January 06, 2015Back
Opening the Door for Closed Formularies?
The doctor-patient relationship has long been believed to be a one-way street – the patient receives treatment from the physician, thus influencing the patient’s behavior/lifestyle. However, with the recent success of the closed formulary in Texas, it is becoming evident that physician behavior can be influenced by each visit as well.
Prospective pharmacy utilization management begins in the doctor’s office – starting the moment the prescription is written. Based on which drugs are available via a closed formulary, in addition to legislative restrictions and insurance policies, physicians’ prescribing behavior evolves, according to industry experts.
A closed drug formulary does not allow coverage of any cost of non-formulary drugs, unless with special exemption. This gives the operating body (payor) more control over which prescriptions are being filled by injured workers, as well as – consequently – what drugs are being prescribed by treating physicians.
The Texas Department of Insurance’s design and execution of the closed formulary methodology lends itself as substantial evidence supporting the impact of prospective management.

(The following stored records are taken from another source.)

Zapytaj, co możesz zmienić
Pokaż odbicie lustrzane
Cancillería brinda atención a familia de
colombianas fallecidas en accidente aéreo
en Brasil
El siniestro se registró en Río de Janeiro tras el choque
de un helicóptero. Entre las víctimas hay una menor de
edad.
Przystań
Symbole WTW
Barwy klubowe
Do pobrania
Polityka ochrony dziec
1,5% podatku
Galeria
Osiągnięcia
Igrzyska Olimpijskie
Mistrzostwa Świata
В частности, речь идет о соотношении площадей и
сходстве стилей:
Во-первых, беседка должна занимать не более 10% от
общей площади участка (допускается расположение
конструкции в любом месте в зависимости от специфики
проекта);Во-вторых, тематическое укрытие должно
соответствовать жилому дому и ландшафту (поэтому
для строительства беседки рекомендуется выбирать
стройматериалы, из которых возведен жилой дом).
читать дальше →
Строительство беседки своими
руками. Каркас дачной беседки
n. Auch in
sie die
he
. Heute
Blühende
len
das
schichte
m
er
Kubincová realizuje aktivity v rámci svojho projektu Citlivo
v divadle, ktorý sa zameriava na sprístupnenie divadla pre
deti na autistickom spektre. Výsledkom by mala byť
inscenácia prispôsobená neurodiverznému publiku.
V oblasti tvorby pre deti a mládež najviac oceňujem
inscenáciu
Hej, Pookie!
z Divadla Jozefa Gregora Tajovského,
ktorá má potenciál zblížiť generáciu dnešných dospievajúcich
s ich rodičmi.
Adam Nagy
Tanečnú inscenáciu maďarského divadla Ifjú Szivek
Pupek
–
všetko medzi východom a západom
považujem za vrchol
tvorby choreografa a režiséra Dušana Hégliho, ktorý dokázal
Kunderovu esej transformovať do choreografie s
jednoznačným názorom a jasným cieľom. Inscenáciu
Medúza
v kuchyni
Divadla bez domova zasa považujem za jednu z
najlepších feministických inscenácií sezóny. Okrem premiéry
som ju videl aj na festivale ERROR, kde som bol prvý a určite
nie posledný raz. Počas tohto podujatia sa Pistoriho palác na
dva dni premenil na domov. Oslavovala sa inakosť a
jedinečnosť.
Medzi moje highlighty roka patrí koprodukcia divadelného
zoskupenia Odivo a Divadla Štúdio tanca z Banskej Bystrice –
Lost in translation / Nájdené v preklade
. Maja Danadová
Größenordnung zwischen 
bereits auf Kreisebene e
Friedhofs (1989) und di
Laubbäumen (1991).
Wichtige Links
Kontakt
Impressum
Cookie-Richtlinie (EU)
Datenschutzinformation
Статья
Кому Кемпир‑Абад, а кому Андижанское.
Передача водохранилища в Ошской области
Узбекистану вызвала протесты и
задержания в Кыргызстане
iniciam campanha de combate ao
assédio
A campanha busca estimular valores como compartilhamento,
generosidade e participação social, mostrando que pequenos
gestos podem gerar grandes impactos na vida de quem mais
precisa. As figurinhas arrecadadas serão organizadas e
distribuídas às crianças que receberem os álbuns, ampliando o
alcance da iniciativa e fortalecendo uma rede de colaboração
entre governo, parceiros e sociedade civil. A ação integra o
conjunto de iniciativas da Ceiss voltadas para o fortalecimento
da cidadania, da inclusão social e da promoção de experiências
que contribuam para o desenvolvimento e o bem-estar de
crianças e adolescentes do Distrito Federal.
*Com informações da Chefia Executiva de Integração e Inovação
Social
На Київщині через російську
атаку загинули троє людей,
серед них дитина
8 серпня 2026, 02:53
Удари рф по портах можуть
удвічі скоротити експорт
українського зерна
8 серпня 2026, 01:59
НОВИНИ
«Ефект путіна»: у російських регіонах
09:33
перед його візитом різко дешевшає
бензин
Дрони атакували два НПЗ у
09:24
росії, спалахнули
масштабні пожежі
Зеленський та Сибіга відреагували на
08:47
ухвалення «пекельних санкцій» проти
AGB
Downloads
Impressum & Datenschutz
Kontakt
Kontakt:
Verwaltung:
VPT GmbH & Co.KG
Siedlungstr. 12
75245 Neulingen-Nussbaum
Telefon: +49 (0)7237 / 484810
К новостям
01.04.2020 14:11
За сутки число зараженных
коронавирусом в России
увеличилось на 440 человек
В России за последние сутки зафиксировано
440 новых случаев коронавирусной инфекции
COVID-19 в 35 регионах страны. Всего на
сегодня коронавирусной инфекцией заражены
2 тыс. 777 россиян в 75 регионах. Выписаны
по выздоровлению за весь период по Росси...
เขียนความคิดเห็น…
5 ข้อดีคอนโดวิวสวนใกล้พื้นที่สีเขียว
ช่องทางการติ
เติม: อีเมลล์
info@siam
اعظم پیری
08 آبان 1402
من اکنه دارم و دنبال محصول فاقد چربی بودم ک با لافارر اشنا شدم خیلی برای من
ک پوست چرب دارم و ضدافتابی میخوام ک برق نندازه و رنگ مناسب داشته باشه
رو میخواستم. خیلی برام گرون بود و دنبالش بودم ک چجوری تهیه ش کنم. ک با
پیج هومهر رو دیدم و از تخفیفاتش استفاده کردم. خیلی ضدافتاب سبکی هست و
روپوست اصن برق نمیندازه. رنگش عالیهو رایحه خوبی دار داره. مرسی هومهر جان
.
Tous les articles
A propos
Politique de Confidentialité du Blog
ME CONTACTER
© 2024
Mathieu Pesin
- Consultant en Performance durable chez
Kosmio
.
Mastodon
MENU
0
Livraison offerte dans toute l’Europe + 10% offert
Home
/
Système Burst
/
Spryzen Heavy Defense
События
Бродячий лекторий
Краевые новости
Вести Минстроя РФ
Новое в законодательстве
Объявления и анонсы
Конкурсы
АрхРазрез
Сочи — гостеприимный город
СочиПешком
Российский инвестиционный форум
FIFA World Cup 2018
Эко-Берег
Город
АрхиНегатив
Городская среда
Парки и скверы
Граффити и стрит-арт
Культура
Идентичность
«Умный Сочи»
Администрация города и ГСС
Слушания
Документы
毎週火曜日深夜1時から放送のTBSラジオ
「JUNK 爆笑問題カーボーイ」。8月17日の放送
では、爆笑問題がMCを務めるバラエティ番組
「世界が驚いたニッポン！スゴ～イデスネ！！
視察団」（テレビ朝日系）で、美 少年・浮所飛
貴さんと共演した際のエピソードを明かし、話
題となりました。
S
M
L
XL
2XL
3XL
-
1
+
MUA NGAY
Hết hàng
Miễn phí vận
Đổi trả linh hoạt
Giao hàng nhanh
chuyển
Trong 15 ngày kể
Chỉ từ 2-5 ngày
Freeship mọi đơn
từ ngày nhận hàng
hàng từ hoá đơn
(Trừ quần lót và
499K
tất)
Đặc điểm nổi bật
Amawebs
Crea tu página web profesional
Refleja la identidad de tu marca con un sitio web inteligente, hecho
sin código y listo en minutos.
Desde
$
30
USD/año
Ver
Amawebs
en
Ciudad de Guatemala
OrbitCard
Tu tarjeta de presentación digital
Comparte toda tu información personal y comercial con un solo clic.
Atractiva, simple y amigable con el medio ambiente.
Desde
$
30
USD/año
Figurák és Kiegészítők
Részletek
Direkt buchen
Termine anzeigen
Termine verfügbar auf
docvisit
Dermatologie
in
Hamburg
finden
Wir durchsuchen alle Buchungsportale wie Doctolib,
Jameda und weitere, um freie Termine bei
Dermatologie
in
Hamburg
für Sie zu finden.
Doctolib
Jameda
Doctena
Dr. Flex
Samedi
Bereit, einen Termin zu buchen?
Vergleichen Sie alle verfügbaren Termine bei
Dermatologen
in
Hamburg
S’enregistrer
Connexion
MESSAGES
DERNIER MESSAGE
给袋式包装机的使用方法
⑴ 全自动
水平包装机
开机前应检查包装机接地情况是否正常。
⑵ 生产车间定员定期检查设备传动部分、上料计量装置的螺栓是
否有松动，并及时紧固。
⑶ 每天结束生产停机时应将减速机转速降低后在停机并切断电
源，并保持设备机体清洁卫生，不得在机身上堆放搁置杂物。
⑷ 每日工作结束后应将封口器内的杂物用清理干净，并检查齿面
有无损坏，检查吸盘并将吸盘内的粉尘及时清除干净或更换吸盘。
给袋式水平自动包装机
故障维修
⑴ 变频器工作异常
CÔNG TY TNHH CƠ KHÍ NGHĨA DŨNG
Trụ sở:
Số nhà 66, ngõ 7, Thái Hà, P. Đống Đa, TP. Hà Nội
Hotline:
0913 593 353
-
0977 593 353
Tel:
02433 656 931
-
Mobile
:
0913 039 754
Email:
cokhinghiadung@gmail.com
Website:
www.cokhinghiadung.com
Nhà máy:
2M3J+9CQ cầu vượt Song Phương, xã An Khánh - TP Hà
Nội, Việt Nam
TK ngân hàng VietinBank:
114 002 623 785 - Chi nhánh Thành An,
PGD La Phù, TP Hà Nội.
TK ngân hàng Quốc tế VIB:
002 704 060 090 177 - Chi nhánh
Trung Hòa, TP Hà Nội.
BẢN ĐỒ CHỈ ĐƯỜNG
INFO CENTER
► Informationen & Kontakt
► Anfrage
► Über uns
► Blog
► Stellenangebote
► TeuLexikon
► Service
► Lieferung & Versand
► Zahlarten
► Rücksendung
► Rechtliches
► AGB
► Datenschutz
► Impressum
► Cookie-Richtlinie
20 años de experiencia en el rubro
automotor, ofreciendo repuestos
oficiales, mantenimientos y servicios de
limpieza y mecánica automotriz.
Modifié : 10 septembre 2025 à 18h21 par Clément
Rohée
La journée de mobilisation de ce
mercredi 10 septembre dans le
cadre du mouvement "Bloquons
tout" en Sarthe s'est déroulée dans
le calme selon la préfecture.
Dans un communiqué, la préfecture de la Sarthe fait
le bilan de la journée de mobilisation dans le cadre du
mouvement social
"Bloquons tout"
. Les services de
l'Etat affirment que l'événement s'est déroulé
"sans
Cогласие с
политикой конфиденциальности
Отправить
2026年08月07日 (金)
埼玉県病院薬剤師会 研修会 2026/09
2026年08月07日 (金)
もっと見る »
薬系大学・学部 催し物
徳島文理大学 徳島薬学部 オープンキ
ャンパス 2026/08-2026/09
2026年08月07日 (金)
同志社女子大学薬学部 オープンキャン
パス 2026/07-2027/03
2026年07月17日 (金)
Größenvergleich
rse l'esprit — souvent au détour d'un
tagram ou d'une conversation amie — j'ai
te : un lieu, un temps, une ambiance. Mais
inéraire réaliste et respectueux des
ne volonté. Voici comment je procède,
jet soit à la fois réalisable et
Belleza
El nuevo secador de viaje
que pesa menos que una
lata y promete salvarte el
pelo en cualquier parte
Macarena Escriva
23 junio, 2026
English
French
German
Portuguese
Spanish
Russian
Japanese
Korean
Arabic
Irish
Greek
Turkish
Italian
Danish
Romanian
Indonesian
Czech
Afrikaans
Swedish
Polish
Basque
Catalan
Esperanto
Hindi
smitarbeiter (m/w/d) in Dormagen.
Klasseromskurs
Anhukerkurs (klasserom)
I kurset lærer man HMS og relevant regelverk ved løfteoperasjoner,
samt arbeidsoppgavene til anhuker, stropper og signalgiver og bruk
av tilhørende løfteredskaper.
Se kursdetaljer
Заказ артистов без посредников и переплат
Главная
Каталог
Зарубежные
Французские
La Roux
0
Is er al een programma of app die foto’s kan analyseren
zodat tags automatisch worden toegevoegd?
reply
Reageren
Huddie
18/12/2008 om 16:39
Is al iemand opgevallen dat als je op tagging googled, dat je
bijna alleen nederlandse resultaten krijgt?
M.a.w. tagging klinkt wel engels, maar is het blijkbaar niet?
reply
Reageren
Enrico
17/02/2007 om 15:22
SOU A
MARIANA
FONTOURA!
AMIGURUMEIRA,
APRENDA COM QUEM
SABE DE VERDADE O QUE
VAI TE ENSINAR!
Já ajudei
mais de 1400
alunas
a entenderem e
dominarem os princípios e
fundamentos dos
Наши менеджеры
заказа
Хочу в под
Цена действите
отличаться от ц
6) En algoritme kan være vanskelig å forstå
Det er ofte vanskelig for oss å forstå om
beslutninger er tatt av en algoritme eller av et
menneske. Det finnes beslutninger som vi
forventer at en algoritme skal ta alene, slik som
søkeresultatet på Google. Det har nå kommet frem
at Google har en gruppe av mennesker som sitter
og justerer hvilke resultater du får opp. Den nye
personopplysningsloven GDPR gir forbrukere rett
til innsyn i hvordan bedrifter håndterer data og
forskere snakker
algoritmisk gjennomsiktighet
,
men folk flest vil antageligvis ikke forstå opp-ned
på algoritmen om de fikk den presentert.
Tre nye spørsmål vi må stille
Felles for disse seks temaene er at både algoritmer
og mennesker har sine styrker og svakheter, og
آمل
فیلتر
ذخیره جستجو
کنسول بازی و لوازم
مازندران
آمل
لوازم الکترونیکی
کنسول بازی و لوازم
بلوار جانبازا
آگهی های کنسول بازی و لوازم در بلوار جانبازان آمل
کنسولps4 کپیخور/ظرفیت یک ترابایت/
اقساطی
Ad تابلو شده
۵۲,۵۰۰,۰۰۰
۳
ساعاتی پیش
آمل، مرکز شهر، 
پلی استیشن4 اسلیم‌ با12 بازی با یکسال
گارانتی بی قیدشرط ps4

Because of the state’s closed formulary and requirement for pre-approval for all “N” status drugs (drugs that are generally not recommended for use and require preauthorization), prescribers in Texas are changing their prescribing behavior. The results of a recent Workers Compensation Research Institute (WCRI) study suggest that a closed formulary could reduce costs in other states as well.
A study conducted by the California Workers’ Compensation Institute shows that adopting a state-mandated workers’ comp prescription drug formulary similar to the ones existing in Texas and Washington could reduce California’s workers’ compensation pharmacy payments by an estimated $124 million to $420 million a year while simultaneously raising the quality of care.
WCRI Study Results - June 2013
• New claims with non-formulary drugs that required preauthorization decreased by 67%
• Prescriptions for non-formulary drugs decreased by 70%
• Non-formulary drugs’ share of total prescription drug costs for new claims decreased by 80%
• Prescriptions for drugs included in the formulary decreased by 4%
• Total opioid prescriptions fell by 10%
Under a closed formulary, certain drugs – whether they are narcotics, brand name or containing an ingredient that the employer wishes to exclude – are not included among the available drugs. As such, treating physicians who may be susceptible to regular habits of prescribing brand name drugs, will have to seek alternative options for their patients given the insurance limitations on the formulary, or the limitations imposed by the Pharmacy Benefits Manager. Further management is thus perpetuated through the prescriber’s decision making.
Those opposed to a closed formulary argue that due to the uniqueness of each patient and each injury, a one-size-fits-all formulary will not be successful. To that we believe that a state-mandated formulary does not try to impose regulation to which the injured worker must fit, but rather, influence prescribers to research and find appropriate treatment within pre-established guidelines.
With this model, while the behavioral change occurs retrospectively, the impact imposes prospective change of future prescribing behaviors helping contribute to increased payor savings.